EXERCISE TEXT —
++++++++++
Under our LTI Plan, our executive officers are awarded long-term incentives in the form of
non-qualified stock options or stock settled stock appreciation rights (‘‘SARs’’). The type of award granted
is based upon the executives’ local tax jurisdiction. Each year the Committee reviews the mix of long-term
incentives to determine if it is appropriate to continue predominantly using 100% stock options and SARs
as the long-term incentive vehicle. The Committee has chosen to use stock options and SARs because they
emphasize YUM’s focus on long-term growth, they reward employees only if the stock price goes up and
they align Restaurant General Managers and senior management on the same equity incentive program.
Long-term incentive award ranges are established based upon the peer group data. In general, our stock
options and SARs have ten-year terms and vest 25% per year over four years.
For each NEO other than Mr. Novak, the 2009 Stock Option/SARs grant was awarded based on the
Committee’s subjective assessment of each executive’s performance and consideration of the peer group
data, subject to the individual’s achievement of his stock ownership guidelines. The Committee based its
assessment on factors considered with respect to the evaluation of Messrs. Carucci’s, Su’s, Allan’s, and
Creed’s individual and team performance as noted at page 36 as well as their expected contributions in
future years. The Committee did not assign a weight to any particular item.
++++++++++
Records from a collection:
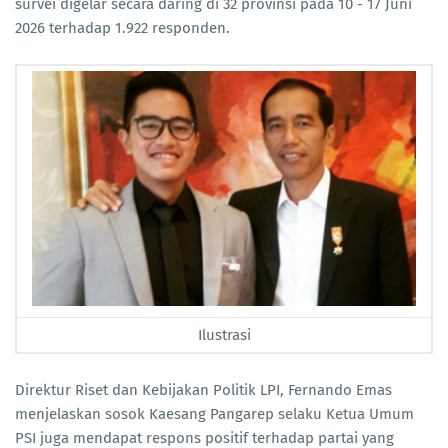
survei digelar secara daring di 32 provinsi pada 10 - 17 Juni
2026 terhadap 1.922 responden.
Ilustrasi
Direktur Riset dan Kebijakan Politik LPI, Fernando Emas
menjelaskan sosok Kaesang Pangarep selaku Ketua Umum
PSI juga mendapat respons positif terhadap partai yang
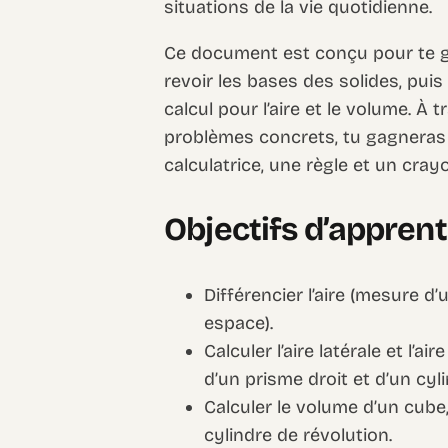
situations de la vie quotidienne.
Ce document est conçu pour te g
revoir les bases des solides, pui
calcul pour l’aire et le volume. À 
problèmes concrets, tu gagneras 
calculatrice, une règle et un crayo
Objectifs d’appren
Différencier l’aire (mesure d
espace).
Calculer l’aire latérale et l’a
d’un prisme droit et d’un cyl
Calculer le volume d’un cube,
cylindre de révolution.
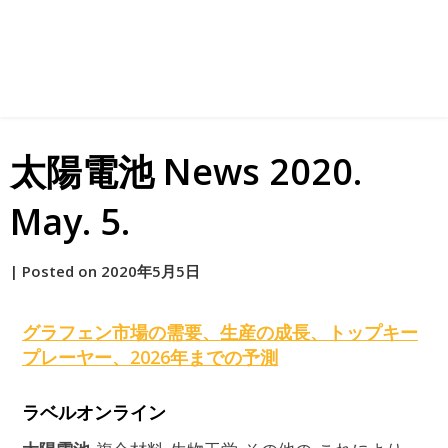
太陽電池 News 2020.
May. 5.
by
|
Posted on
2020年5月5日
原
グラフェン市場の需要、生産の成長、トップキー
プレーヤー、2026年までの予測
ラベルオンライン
++++++++++
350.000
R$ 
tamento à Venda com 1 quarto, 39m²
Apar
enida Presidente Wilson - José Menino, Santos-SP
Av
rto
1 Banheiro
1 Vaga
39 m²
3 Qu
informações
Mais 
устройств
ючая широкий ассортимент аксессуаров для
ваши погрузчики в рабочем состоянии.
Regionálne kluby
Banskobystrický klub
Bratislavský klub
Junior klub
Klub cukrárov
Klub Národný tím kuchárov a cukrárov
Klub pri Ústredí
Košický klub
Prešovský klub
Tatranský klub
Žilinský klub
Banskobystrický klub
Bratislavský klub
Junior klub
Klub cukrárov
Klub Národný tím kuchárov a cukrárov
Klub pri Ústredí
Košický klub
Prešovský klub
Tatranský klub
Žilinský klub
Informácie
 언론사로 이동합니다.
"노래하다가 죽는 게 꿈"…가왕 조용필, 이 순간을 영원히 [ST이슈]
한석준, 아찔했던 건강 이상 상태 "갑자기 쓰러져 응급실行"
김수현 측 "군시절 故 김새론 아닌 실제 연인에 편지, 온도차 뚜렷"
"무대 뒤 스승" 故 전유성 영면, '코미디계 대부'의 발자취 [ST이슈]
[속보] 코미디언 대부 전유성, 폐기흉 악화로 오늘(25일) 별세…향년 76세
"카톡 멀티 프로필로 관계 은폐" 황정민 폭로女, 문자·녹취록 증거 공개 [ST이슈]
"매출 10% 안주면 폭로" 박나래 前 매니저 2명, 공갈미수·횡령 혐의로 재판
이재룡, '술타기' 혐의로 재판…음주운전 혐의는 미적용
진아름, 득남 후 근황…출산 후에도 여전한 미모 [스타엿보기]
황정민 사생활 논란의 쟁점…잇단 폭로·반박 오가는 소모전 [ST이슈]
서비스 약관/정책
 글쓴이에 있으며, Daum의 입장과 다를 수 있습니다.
++++++++++
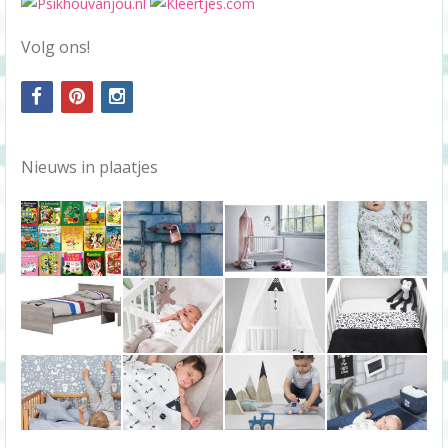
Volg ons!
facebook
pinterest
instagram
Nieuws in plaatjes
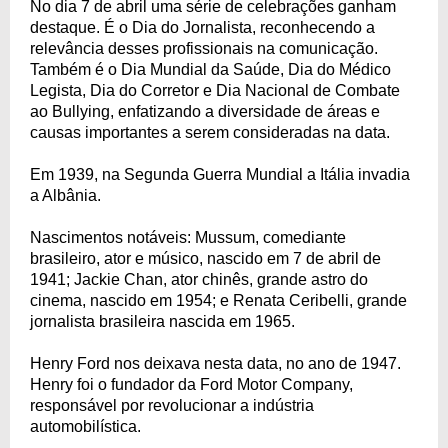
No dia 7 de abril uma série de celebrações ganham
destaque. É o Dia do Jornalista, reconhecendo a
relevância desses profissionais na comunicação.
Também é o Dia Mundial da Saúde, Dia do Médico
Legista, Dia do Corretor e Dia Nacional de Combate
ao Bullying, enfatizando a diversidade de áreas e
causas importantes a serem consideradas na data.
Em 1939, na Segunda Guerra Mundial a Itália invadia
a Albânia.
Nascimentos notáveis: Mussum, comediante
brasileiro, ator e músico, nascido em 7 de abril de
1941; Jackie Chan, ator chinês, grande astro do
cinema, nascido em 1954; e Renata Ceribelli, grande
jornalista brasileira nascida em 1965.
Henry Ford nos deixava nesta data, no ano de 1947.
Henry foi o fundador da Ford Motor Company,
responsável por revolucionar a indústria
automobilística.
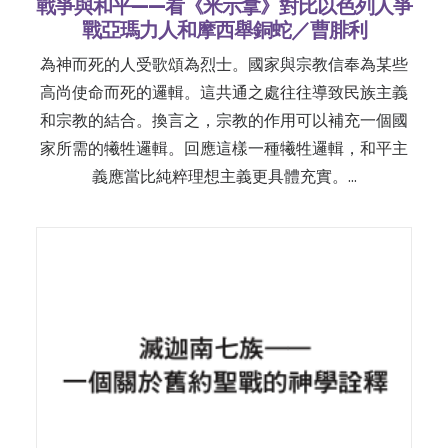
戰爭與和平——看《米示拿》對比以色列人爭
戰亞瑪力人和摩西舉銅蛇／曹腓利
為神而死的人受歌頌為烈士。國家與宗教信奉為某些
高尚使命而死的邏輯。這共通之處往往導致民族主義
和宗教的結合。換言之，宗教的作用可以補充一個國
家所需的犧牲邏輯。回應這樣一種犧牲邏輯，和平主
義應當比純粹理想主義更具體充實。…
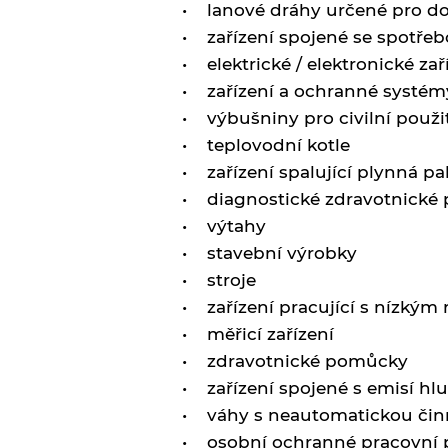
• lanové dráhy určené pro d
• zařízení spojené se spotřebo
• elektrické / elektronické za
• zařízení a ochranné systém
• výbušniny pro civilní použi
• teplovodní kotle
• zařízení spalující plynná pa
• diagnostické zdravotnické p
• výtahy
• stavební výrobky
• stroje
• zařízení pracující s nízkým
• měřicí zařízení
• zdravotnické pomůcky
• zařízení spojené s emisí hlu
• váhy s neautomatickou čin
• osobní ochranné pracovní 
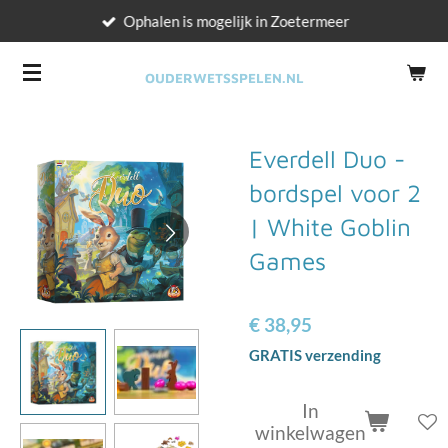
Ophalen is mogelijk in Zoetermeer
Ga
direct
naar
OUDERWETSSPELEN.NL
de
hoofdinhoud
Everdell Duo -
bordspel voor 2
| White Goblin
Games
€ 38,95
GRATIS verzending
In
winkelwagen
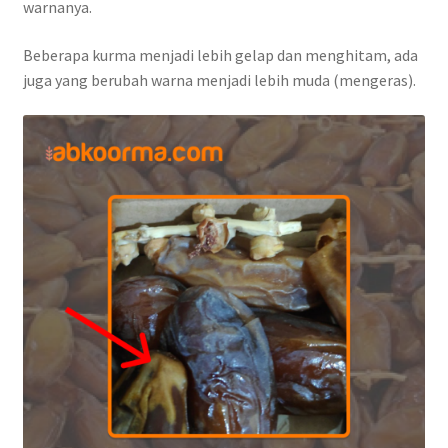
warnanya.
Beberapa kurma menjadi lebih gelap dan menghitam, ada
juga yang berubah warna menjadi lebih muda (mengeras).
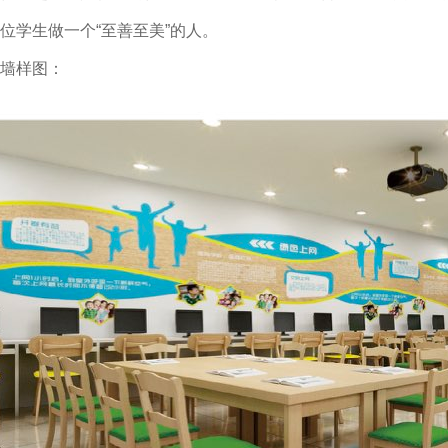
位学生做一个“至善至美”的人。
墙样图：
++++++++++
TASKS FOR THIS EXERCISE —
[A] For each statement, decide whether it agrees with the text on the long-term incentive plan, answering yes or no and quoting the words of the text that settle it: (i) the stock options and SARs generally vest over four years in equal yearly portions; (ii) the Committee gave specific weights to the items it considered; (iii) the type of award an executive receives depends on the executive's local tax jurisdiction.
[B] Write out the text on the long-term incentive plan from "For each NEO" up to and including "any particular item.".
The records bear no relation to the text on the long-term incentive plan.

SOLUTIONS FOR EACH TASK —
[A]
(i) Yes: "vest 25% per year over four years"
(ii) No: "The Committee did not assign a weight to any particular item."
(iii) Yes: "The type of award granted is based upon the executives’ local tax jurisdiction."

[B]
For each NEO other than Mr. Novak, the 2009 Stock Option/SARs grant was awarded based on the
Committee’s subjective assessment of each executive’s performance and consideration of the peer group
data, subject to the individual’s achievement of his stock ownership guidelines. The Committee based its
assessment on factors considered with respect to the evaluation of Messrs. Carucci’s, Su’s, Allan’s, and
Creed’s individual and team performance as noted at page 36 as well as their expected contributions in
future years. The Committee did not assign a weight to any particular item.